Saved data entries
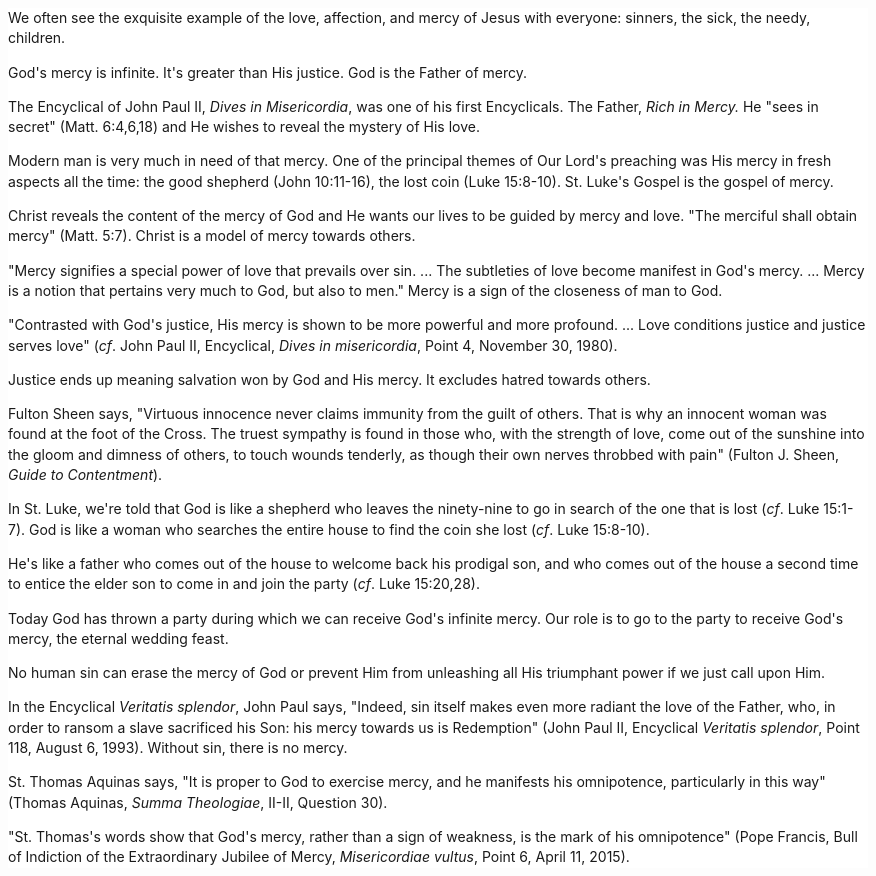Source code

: We often see the exquisite example of the love, affection, and mercy of Jesus with everyone: sinners, the sick, the needy, children.

God's mercy is infinite. It's greater than His justice. God is the Father of mercy.

The Encyclical of John Paul II, *Dives in Misericordia*, was one of his first Encyclicals. The Father, *Rich in Mercy.* He "sees in secret" (Matt. 6:4,6,18) and He wishes to reveal the mystery of His love.

Modern man is very much in need of that mercy. One of the principal themes of Our Lord's preaching was His mercy in fresh aspects all the time: the good shepherd (John 10:11-16), the lost coin (Luke 15:8-10). St. Luke's Gospel is the gospel of mercy.

Christ reveals the content of the mercy of God and He wants our lives to be guided by mercy and love. "The merciful shall obtain mercy" (Matt. 5:7). Christ is a model of mercy towards others.

"Mercy signifies a special power of love that prevails over sin. ... The subtleties of love become manifest in God's mercy. ... Mercy is a notion that pertains very much to God, but also to men." Mercy is a sign of the closeness of man to God.

"Contrasted with God's justice, His mercy is shown to be more powerful and more profound. ... Love conditions justice and justice serves love" (*cf*. John Paul II, Encyclical, *Dives in misericordia*, Point 4, November 30, 1980).

Justice ends up meaning salvation won by God and His mercy. It excludes hatred towards others.

Fulton Sheen says, "Virtuous innocence never claims immunity from the guilt of others. That is why an innocent woman was found at the foot of the Cross. The truest sympathy is found in those who, with the strength of love, come out of the sunshine into the gloom and dimness of others, to touch wounds tenderly, as though their own nerves throbbed with pain" (Fulton J. Sheen, *Guide to Contentment*).

In St. Luke, we're told that God is like a shepherd who leaves the ninety-nine to go in search of the one that is lost (*cf*. Luke 15:1-7). God is like a woman who searches the entire house to find the coin she lost (*cf*. Luke 15:8-10).

He's like a father who comes out of the house to welcome back his prodigal son, and who comes out of the house a second time to entice the elder son to come in and join the party (*cf*. Luke 15:20,28).

Today God has thrown a party during which we can receive God's infinite mercy. Our role is to go to the party to receive God's mercy, the eternal wedding feast.

No human sin can erase the mercy of God or prevent Him from unleashing all His triumphant power if we just call upon Him.

In the Encyclical *Veritatis splendor*, John Paul says, "Indeed, sin itself makes even more radiant the love of the Father, who, in order to ransom a slave sacrificed his Son: his mercy towards us is Redemption" (John Paul II, Encyclical *Veritatis splendor*, Point 118, August 6, 1993). Without sin, there is no mercy.

St. Thomas Aquinas says, "It is proper to God to exercise mercy, and he manifests his omnipotence, particularly in this way" (Thomas Aquinas, *Summa Theologiae*, II-II, Question 30).

"St. Thomas's words show that God's mercy, rather than a sign of weakness, is the mark of his omnipotence" (Pope Francis, Bull of Indiction of the Extraordinary Jubilee of Mercy, *Misericordiae vultus*, Point 6, April 11, 2015).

▶ _Task item_
Switch every "shepherd" in the data above to "herdsman" and give the text again with nothing else changed. Omit the pictures.

▶ _Solution for this task_
Source code

: We often see the exquisite example of the love, affection, and mercy of Jesus with everyone: sinners, the sick, the needy, children.

God's mercy is infinite. It's greater than His justice. God is the Father of mercy.

The Encyclical of John Paul II, *Dives in Misericordia*, was one of his first Encyclicals. The Father, *Rich in Mercy.* He "sees in secret" (Matt. 6:4,6,18) and He wishes to reveal the mystery of His love.

Modern man is very much in need of that mercy. One of the principal themes of Our Lord's preaching was His mercy in fresh aspects all the time: the good herdsman (John 10:11-16), the lost coin (Luke 15:8-10). St. Luke's Gospel is the gospel of mercy.

Christ reveals the content of the mercy of God and He wants our lives to be guided by mercy and love. "The merciful shall obtain mercy" (Matt. 5:7). Christ is a model of mercy towards others.

"Mercy signifies a special power of love that prevails over sin. ... The subtleties of love become manifest in God's mercy. ... Mercy is a notion that pertains very much to God, but also to men." Mercy is a sign of the closeness of man to God.

"Contrasted with God's justice, His mercy is shown to be more powerful and more profound. ... Love conditions justice and justice serves love" (*cf*. John Paul II, Encyclical, *Dives in misericordia*, Point 4, November 30, 1980).

Justice ends up meaning salvation won by God and His mercy. It excludes hatred towards others.

Fulton Sheen says, "Virtuous innocence never claims immunity from the guilt of others. That is why an innocent woman was found at the foot of the Cross. The truest sympathy is found in those who, with the strength of love, come out of the sunshine into the gloom and dimness of others, to touch wounds tenderly, as though their own nerves throbbed with pain" (Fulton J. Sheen, *Guide to Contentment*).

In St. Luke, we're told that God is like a herdsman who leaves the ninety-nine to go in search of the one that is lost (*cf*. Luke 15:1-7). God is like a woman who searches the entire house to find the coin she lost (*cf*. Luke 15:8-10).

He's like a father who comes out of the house to welcome back his prodigal son, and who comes out of the house a second time to entice the elder son to come in and join the party (*cf*. Luke 15:20,28).

Today God has thrown a party during which we can receive God's infinite mercy. Our role is to go to the party to receive God's mercy, the eternal wedding feast.

No human sin can erase the mercy of God or prevent Him from unleashing all His triumphant power if we just call upon Him.

In the Encyclical *Veritatis splendor*, John Paul says, "Indeed, sin itself makes even more radiant the love of the Father, who, in order to ransom a slave sacrificed his Son: his mercy towards us is Redemption" (John Paul II, Encyclical *Veritatis splendor*, Point 118, August 6, 1993). Without sin, there is no mercy.

St. Thomas Aquinas says, "It is proper to God to exercise mercy, and he manifests his omnipotence, particularly in this way" (Thomas Aquinas, *Summa Theologiae*, II-II, Question 30).

"St. Thomas's words show that God's mercy, rather than a sign of weakness, is the mark of his omnipotence" (Pope Francis, Bull of Indiction of the Extraordinary Jubilee of Mercy, *Misericordiae vultus*, Point 6, April 11, 2015).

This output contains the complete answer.